> [Request]
Pictures in the records are to be omitted; everything else is copied exactly.
Segment Open
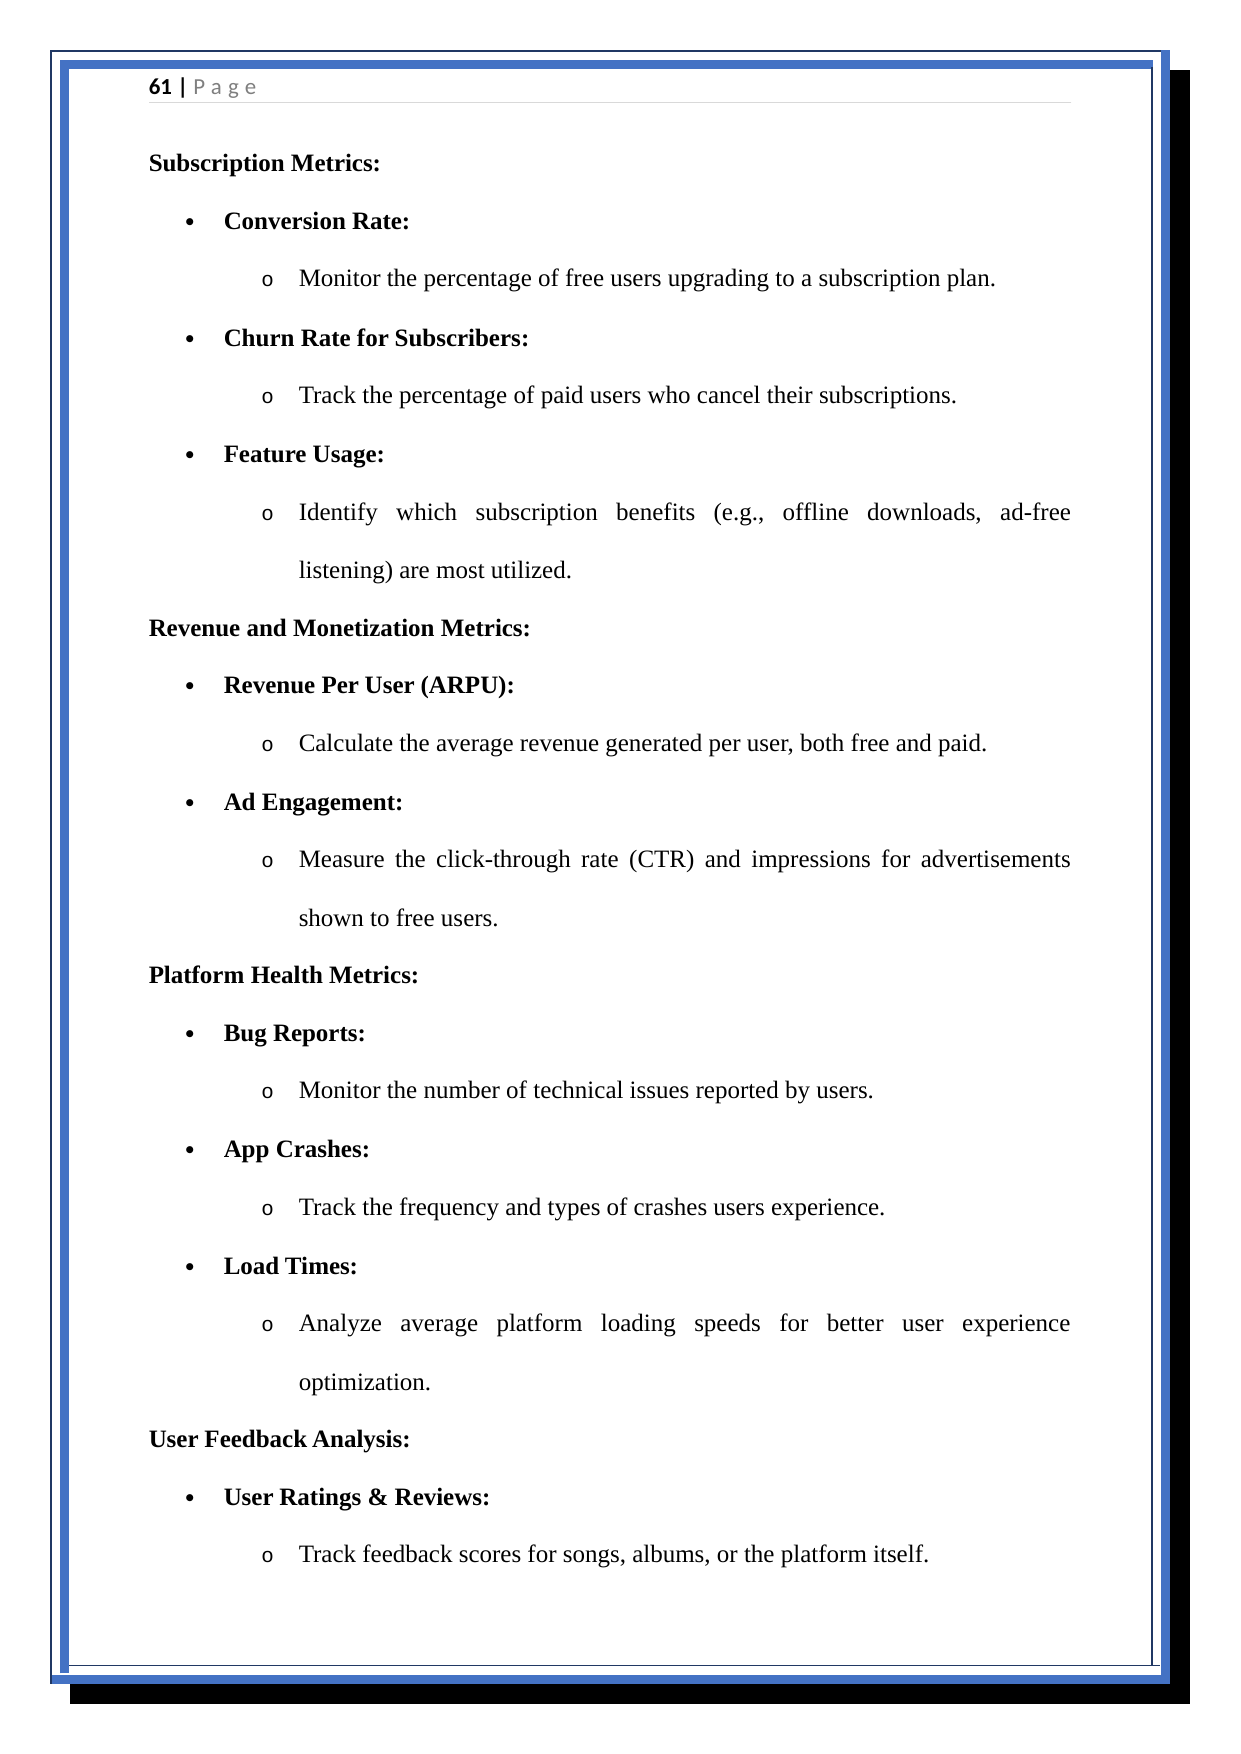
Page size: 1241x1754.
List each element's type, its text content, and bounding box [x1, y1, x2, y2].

list Calculate the average revenue generated per user, both free and paid. [261, 728, 1071, 757]
list Monitor the number of technical issues reported by users. [261, 1075, 1071, 1105]
list Identify which subscription benefits (e.g., offline downloads, ad-free listening) are most utilized. [261, 497, 1071, 584]
text Subscription Metrics: [148, 148, 1071, 177]
text Platform Health Metrics: [148, 960, 1071, 989]
list Conversion Rate: [186, 206, 1071, 235]
list Bug Reports: [186, 1018, 1071, 1046]
list Ad Engagement: [186, 787, 1071, 816]
list Load Times: [186, 1251, 1071, 1280]
list Feature Usage: [186, 439, 1071, 468]
list Measure the click-through rate (CTR) and impressions for advertisements shown to free users. [261, 844, 1071, 931]
list Analyze average platform loading speeds for better user experience optimization. [261, 1308, 1071, 1396]
list Monitor the percentage of free users upgrading to a subscription plan. [261, 263, 1071, 293]
list Revenue Per User (ARPU): [186, 670, 1071, 699]
list Track the percentage of paid users who cancel their subscriptions. [261, 380, 1071, 410]
text User Feedback Analysis: [148, 1424, 1071, 1453]
list App Crashes: [186, 1134, 1071, 1163]
text Revenue and Monetization Metrics: [148, 613, 1071, 641]
list Track the frequency and types of crashes users experience. [261, 1192, 1071, 1221]
list Track feedback scores for songs, albums, or the platform itself. [261, 1539, 1071, 1569]
list Churn Rate for Subscribers: [186, 323, 1071, 351]
list User Ratings & Reviews: [186, 1482, 1071, 1511]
Segment Closed
> [Exercise response]
Page size: 1241x1754.
List each element's type, its text content, and bounding box [x1, y1, x2, y2].

list Calculate the average revenue generated per user, both free and paid. [261, 728, 1071, 757]
list Monitor the number of technical issues reported by users. [261, 1075, 1071, 1105]
list Identify which subscription benefits (e.g., offline downloads, ad-free listening) are most utilized. [261, 497, 1071, 584]
text Subscription Metrics: [148, 148, 1071, 177]
text Platform Health Metrics: [148, 960, 1071, 989]
list Conversion Rate: [186, 206, 1071, 235]
list Bug Reports: [186, 1018, 1071, 1046]
list Ad Engagement: [186, 787, 1071, 816]
list Load Times: [186, 1251, 1071, 1280]
list Feature Usage: [186, 439, 1071, 468]
list Measure the click-through rate (CTR) and impressions for advertisements shown to free users. [261, 844, 1071, 931]
list Analyze average platform loading speeds for better user experience optimization. [261, 1308, 1071, 1396]
list Monitor the percentage of free users upgrading to a subscription plan. [261, 263, 1071, 293]
list Revenue Per User (ARPU): [186, 670, 1071, 699]
list Track the percentage of paid users who cancel their subscriptions. [261, 380, 1071, 410]
text User Feedback Analysis: [148, 1424, 1071, 1453]
list App Crashes: [186, 1134, 1071, 1163]
text Revenue and Monetization Metrics: [148, 613, 1071, 641]
list Track the frequency and types of crashes users experience. [261, 1192, 1071, 1221]
list Track feedback scores for songs, albums, or the platform itself. [261, 1539, 1071, 1569]
list Churn Rate for Subscribers: [186, 323, 1071, 351]
list User Ratings & Reviews: [186, 1482, 1071, 1511]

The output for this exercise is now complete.